Obviously many of the hundreds of books I read had a major impact on my life. The one I want to mention today is in my top 5 books, maybe even top 3. Who knows, it might even be the number 1!
The book is called Shantaram by Gregory David Roberts.
It's a thick book (almost 1000 pages), even so, I read it twice. Someone gave it to me in spring of 2008, when I was slaving for Microsoft in Dublin. I was already decided to leave and go travel, so somebody thought that I should read it. Oh God what a gift... That book definitely made me want to go to India and live adventures, which I eventually did. I read it the second time in 2010, when I was leaving Australia, headed to Asia and from there to India. For me, it was a heart preparation for the sub-continent. I fell in love with it even before I went there. Despite the dirt, despite the hassle, despite the poverty and uncompromising harsh reality of millions living there.
The man himself. Ex-criminal on the run and drug addict, over years of intense trials transformed into a man of honor and integrity.
I won't tell you what it is about. You'll have to read it, or just read the review here:
https://www.bookdepository.com/Shantaram-Gregory-David-Roberts/9780349117546
Book Depository ships for free worldwide.
But I will tell you two more things before quoting the opening paragraph which made me write this blog. First: I almost caught him. I mean Shantaram. I mean Gregory, the guy who wrote this book. Yes he still lives in India and his story is autobiographic (mostly), so the places he describes in the book are real and he really used to go there. Obviously he is a celebrity there, so I asked for him, and missed him in Mumbai twice by just a day or two. I wanted to shake his hand so badly, he was and still is my super hero. Not some stupid pop star or president, a true human hero.
Obviously you can find tons of interviews with Gregory on youtube, he was even guest of Oprah, but this short one is my favorite.

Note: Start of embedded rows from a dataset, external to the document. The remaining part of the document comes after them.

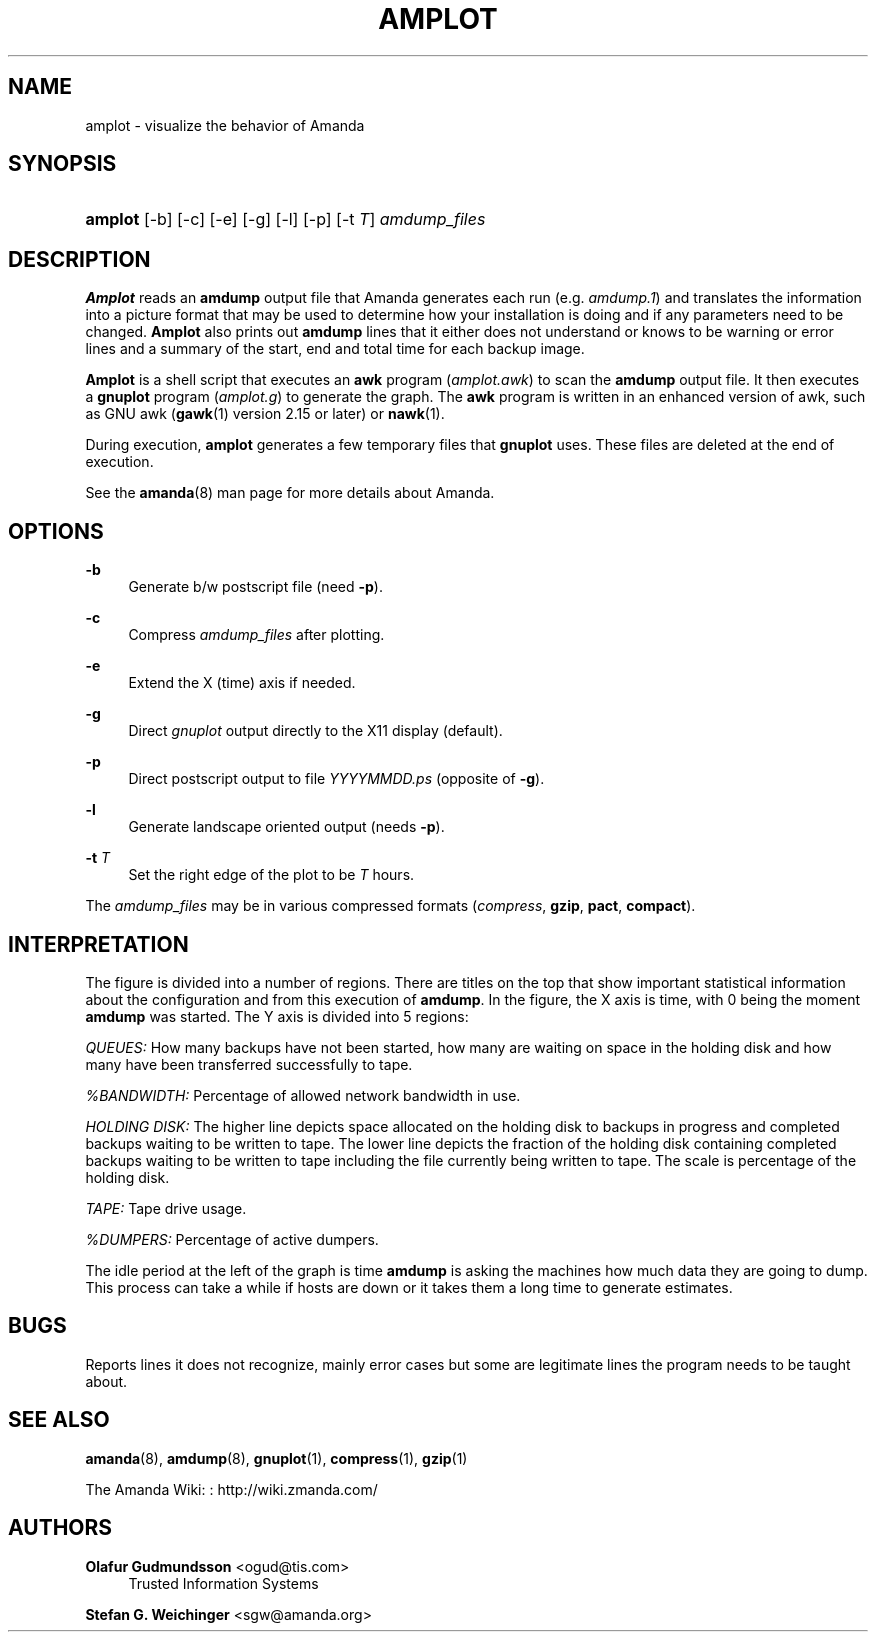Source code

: '\" t
.\"     Title: amplot
.\"    Author: Olafur Gudmundsson <ogud@tis.com>
.\" Generator: DocBook XSL Stylesheets vsnapshot_8273 <http://docbook.sf.net/>
.\"      Date: 10/18/2010
.\"    Manual: System Administration Commands
.\"    Source: Amanda 3.2.0
.\"  Language: English
.\"
.TH "AMPLOT" "8" "10/18/2010" "Amanda 3\&.2\&.0" "System Administration Commands"
.\" -----------------------------------------------------------------
.\" * set default formatting
.\" -----------------------------------------------------------------
.\" disable hyphenation
.nh
.\" disable justification (adjust text to left margin only)
.ad l
.\" -----------------------------------------------------------------
.\" * MAIN CONTENT STARTS HERE *
.\" -----------------------------------------------------------------
.SH "NAME"
amplot \- visualize the behavior of Amanda
.SH "SYNOPSIS"
.HP \w'\fBamplot\fR\ 'u
\fBamplot\fR [\-b] [\-c] [\-e] [\-g] [\-l] [\-p] [\-t\ \fIT\fR] \fIamdump_files\fR
.br

.SH "DESCRIPTION"
.PP
\fBAmplot\fR
reads an
\fBamdump\fR
output file that Amanda generates each run (e\&.g\&.
\fIamdump\&.1\fR) and translates the information into a picture format that may be used to determine how your installation is doing and if any parameters need to be changed\&.
\fBAmplot\fR
also prints out
\fBamdump\fR
lines that it either does not understand or knows to be warning or error lines and a summary of the start, end and total time for each backup image\&.
.PP
\fBAmplot\fR
is a shell script that executes an
\fBawk\fR
program
(\fIamplot\&.awk\fR) to scan the
\fBamdump\fR
output file\&. It then executes a
\fBgnuplot\fR
program
(\fIamplot\&.g\fR) to generate the graph\&. The
\fBawk\fR
program is written in an enhanced version of awk, such as GNU awk (\fBgawk\fR(1)
version 2\&.15 or later) or
\fBnawk\fR(1)\&.
.PP
During execution,
\fBamplot\fR
generates a few temporary files that
\fBgnuplot\fR
uses\&. These files are deleted at the end of execution\&.
.PP
See the
\fBamanda\fR(8)
man page for more details about Amanda\&.
.SH "OPTIONS"
.PP
\fB\-b\fR
.RS 4
Generate b/w postscript file (need
\fB\-p\fR)\&.
.RE
.PP
\fB\-c\fR
.RS 4
Compress
\fIamdump_files\fR
after plotting\&.
.RE
.PP
\fB\-e\fR
.RS 4
Extend the X (time) axis if needed\&.
.RE
.PP
\fB\-g\fR
.RS 4
Direct
\fIgnuplot\fR
output directly to the X11 display (default)\&.
.RE
.PP
\fB\-p\fR
.RS 4
Direct postscript output to file
\fIYYYYMMDD\fR\fI\&.ps\fR
(opposite of
\fB\-g\fR)\&.
.RE
.PP
\fB\-l\fR
.RS 4
Generate landscape oriented output (needs
\fB\-p\fR)\&.
.RE
.PP
\fB\-t \fR\fIT\fR
.RS 4
Set the right edge of the plot to be
\fIT\fR
hours\&.
.RE
.PP
The
\fIamdump_files\fR
may be in various compressed formats (\fIcompress\fR,
\fBgzip\fR,
\fBpact\fR,
\fBcompact\fR)\&.
.SH "INTERPRETATION"
.PP
The figure is divided into a number of regions\&. There are titles on the top that show important statistical information about the configuration and from this execution of
\fBamdump\fR\&. In the figure, the X axis is time, with 0 being the moment
\fBamdump\fR
was started\&. The Y axis is divided into 5 regions:
.PP
\fIQUEUES:\fR
How many backups have not been started, how many are waiting on space in the holding disk and how many have been transferred successfully to tape\&.
.PP
\fI%BANDWIDTH:\fR
Percentage of allowed network bandwidth in use\&.
.PP
\fIHOLDING DISK:\fR
The higher line depicts space allocated on the holding disk to backups in progress and completed backups waiting to be written to tape\&. The lower line depicts the fraction of the holding disk containing completed backups waiting to be written to tape including the file currently being written to tape\&. The scale is percentage of the holding disk\&.
.PP
\fITAPE:\fR
Tape drive usage\&.
.PP
\fI%DUMPERS:\fR
Percentage of active dumpers\&.
.PP
The idle period at the left of the graph is time
\fBamdump\fR
is asking the machines how much data they are going to dump\&. This process can take a while if hosts are down or it takes them a long time to generate estimates\&.
.SH "BUGS"
.PP
Reports lines it does not recognize, mainly error cases but some are legitimate lines the program needs to be taught about\&.
.SH "SEE ALSO"
.PP
\fBamanda\fR(8),
\fBamdump\fR(8),
\fBgnuplot\fR(1),
\fBcompress\fR(1),
\fBgzip\fR(1)
.PP
The Amanda Wiki:
: http://wiki.zmanda.com/
.SH "AUTHORS"
.PP
\fBOlafur Gudmundsson\fR <\&ogud@tis\&.com\&>
.RS 4
Trusted Information Systems
.RE
.PP
\fBStefan G\&. Weichinger\fR <\&sgw@amanda\&.org\&>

What he says is just SO DAMN TRUE and motivating to become better man!! Watch it please, it's just 3 minutes long!
Second: not many people know that major Hollywood producer started to shoot Shantaram movie in collaboration with Bollywood production years ago (8?) and were actually well progressed down the path when the movie production suddenly stopped. I don't know why. But I know who was the main actor, supposed to embody Shantaram: JOHNNY DEPP. Yup, it would be that good! Sucks that they argued with Bollywood or something else went wrong, who knows, but the book is still here and you should read it.
As you can see, Johnny Depp was candid about Shantaram! Too bad it didn't happen!
It made me cry hundred times and when I feel like crying, I read the first opening paragraph, and realize that I can survive any hardship, because he did too and it made him a beautiful, generous, humble and caring human being:
IT TOOK ME a long time and most of the world to learn what I know about love and fate and the choices we make, but the heart of it came to me in an instant, while I was chained to a wall and being tortured. I realised, somehow, through the screaming in my mind, that even in that shackled, bloody helplessness, I was still free: free to hate the men who were torturing me, or to forgive them. It doesn't sound like much, I know. But in the flinch and bite of the chain, when it's all you've got, that freedom is a universe of possibility. And the choice you make, between hating and forgiving, can become the story of your life.
Yup, you guessed it, even now, after reading this hundredth time, I still have tears in my eyes. And today, I will read it again before I close my eyes in bed. I need it.
And what is your no.1 book that touched your heart deeply?